◆ **RECORDS SHOWN**
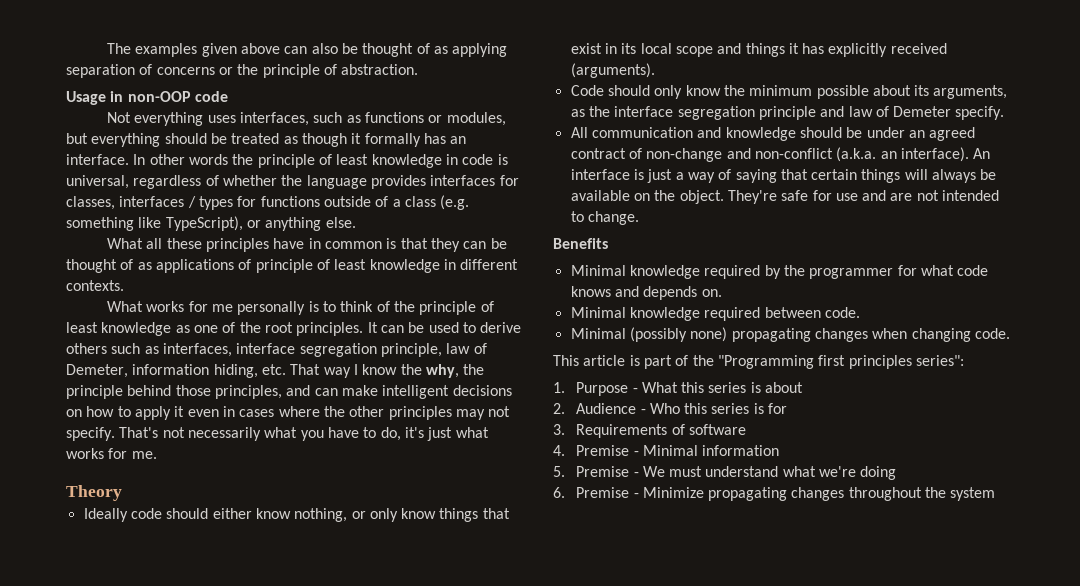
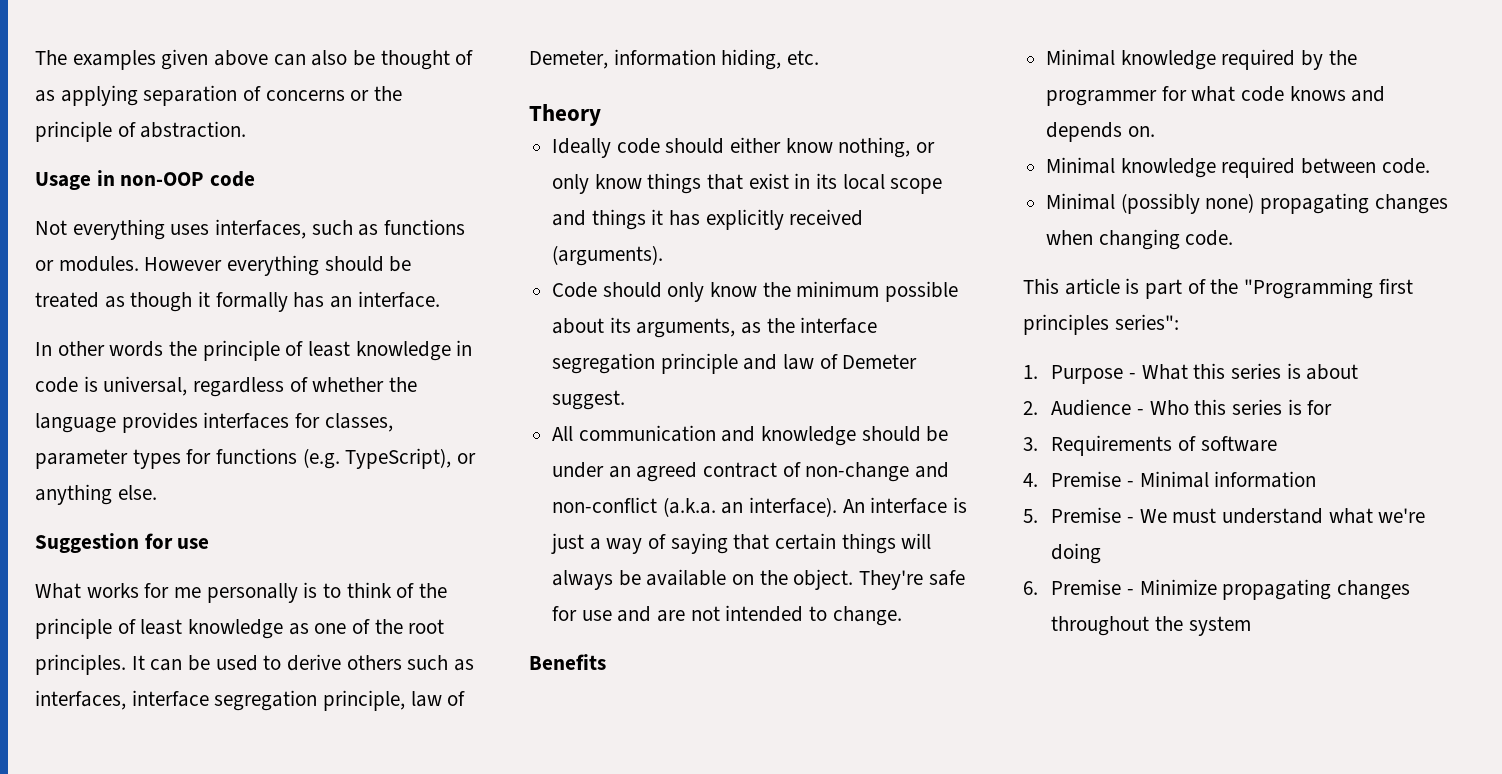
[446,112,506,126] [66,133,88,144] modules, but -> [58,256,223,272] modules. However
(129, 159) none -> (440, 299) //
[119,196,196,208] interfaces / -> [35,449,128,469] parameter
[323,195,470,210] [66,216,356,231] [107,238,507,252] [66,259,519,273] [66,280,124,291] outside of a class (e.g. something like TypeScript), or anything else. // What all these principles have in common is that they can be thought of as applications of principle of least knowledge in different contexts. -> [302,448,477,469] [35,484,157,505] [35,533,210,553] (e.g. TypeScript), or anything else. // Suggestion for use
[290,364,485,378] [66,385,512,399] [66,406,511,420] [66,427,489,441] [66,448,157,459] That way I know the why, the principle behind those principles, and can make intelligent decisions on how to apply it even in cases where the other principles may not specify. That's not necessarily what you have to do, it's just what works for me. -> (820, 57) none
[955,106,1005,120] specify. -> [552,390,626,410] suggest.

◆ **TO DO**
Nothing but the lines from the beginning of the material through the line with "[119,196,196,208] interfaces /" should appear, printed exactly, with no pictures among them.

◆ **EXPECTED ANSWER**
[446,112,506,126] [66,133,88,144] modules, but -> [58,256,223,272] modules. However
(129, 159) none -> (440, 299) //
[119,196,196,208] interfaces / -> [35,449,128,469] parameter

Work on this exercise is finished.